PROBLEM STATEMENT: Rewrite every entry below, changing "heating" to "warming" wherever it occurs and leaving everything else as it is.

EXTRACTED INFORMATION:

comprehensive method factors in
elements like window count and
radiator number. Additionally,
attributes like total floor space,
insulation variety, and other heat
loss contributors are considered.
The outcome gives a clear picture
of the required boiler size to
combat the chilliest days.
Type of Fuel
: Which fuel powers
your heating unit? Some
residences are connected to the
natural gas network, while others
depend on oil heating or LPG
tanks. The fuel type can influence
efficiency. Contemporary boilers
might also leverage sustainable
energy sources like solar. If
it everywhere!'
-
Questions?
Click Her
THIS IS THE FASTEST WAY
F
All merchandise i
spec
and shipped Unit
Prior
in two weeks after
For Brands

TASK OUTPUT:
comprehensive method factors in
elements like window count and
radiator number. Additionally,
attributes like total floor space,
insulation variety, and other heat
loss contributors are considered.
The outcome gives a clear picture
of the required boiler size to
combat the chilliest days.
Type of Fuel
: Which fuel powers
your warming unit? Some
residences are connected to the
natural gas network, while others
depend on oil warming or LPG
tanks. The fuel type can influence
efficiency. Contemporary boilers
might also leverage sustainable
energy sources like solar. If
it everywhere!'
-
Questions?
Click Her
THIS IS THE FASTEST WAY
F
All merchandise i
spec
and shipped Unit
Prior
in two weeks after
For Brands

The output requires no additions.